The first decade of the journal gives little impression of the haematologist as a clinician. One of the rare clinical articles, published in 1950, dealt with a two syringe technique for exchange blood transfusion. Also striking because of its absence is any mention of leukaemia or lymphoma. These diseases might almost not have existed.

The past 60 years have seen both technical progress and remarkable scientific advances in the discipline of haematology. The laboratory tests preoccupying our forefathers have become much more automated and standardised, more accurate and more precise, more speedily performed, and more clinically useful. Scientific progress has been seen particularly in our understanding of the nature of both inherited and acquired disorders of the blood and blood forming organs. The ready accessibility of blood cells and bone marrow cells has meant that haematological neoplasms were investigated and understood much earlier than solid tumours. Haematology saw the first demonstration of a specific recurrent cytogenetic abnormality in association with a specific neoplasm, and this was followed by the demonstration of specific molecular genetic abnormalities associated with specific subtypes of leukaemia and lymphoma. These scientific advances were accompanied and followed by major therapeutic advances explicable on a molecular basis, such as the discovery of the effectiveness of all-trans retinoic acid in promyelocytic leukaemia and of imatinib in chronic myeloid leukaemias associated with BCR–ABL and with rearrangement of the PDGFRA or PDGFRB genes. Concurrently with the scientific and therapeutic advances in leukaemia, there have been similar scientific advances in the fields of haemoglobin genes and their disorders and in blood coagulation and thrombosis.

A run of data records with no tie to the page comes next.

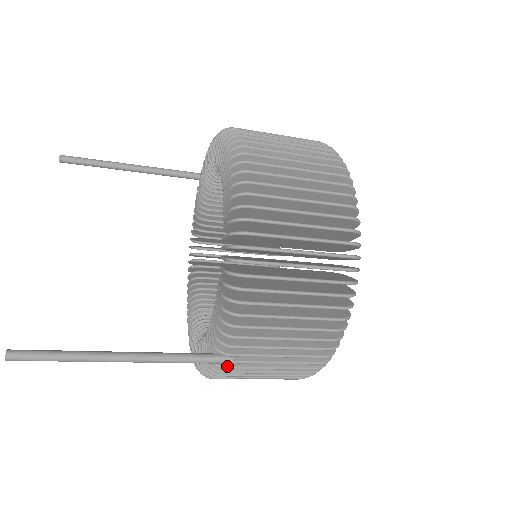
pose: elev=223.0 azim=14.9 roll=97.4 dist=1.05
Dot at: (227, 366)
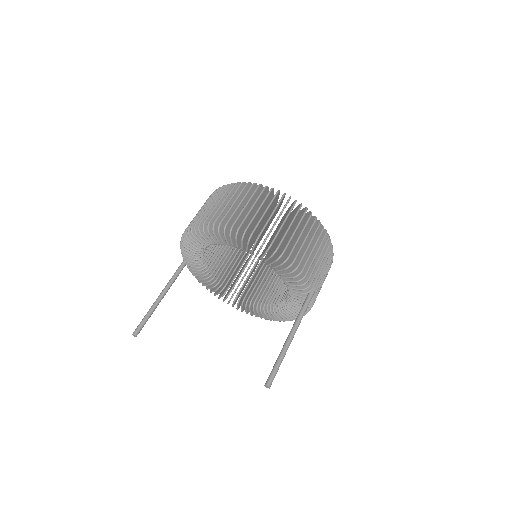
Dot at: (314, 295)
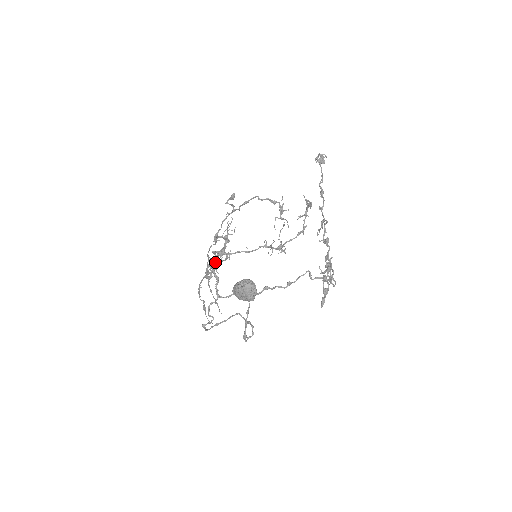
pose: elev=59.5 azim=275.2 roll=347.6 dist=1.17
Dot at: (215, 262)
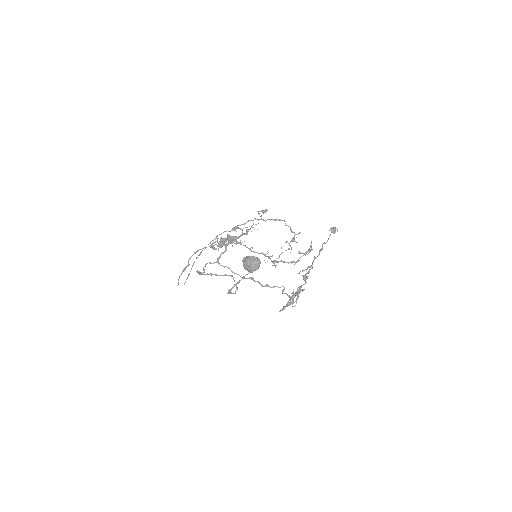
Dot at: (231, 240)
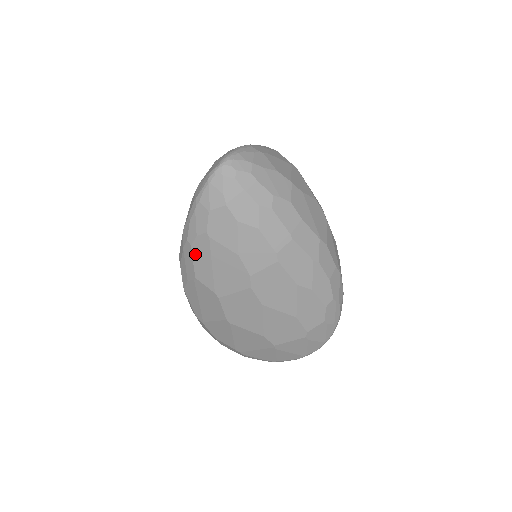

“The laboratory tests preoccupying our forefathers have become much more automated and standardised, more accurate and more precise, more speedily performed, and more clinically useful”

During the past 60 years, the haematologist has become a different sort of person. In many countries he, or increasingly she, has moved out of the laboratory and become a clinician, often to the detriment of laboratory haematology. Subspecialisation continues apace. No longer is it possible to have a grasp of either laboratory or clinical haematology in their entirety, let alone both. This is an inevitable effect of the increase in knowledge and the increasing range of what we are able to do, and is mirrored in other clinical and laboratory disciplines.

What will be the advances of the next 60 years? Scientific advances will accelerate as enormous monetary and human resources are poured into medical research. Laboratories will become even more automated and the role of computers will increase even further; perhaps artificial neural networks will replace some functions of the pathologist. Haematology will become increasingly molecular, both in its diagnostic and in its therapeutic approach. Treatment will be based on a much more precise understanding of the nature of the conditions we are treating and will become much more individualised. Effective blood substitutes will surely be developed and recombinant proteins and gene therapy will improve our management of inherited disorders. One thing that will not change is the excitement of discovery in this rapidly evolving field and the challenge to cure diseases that are still incurable.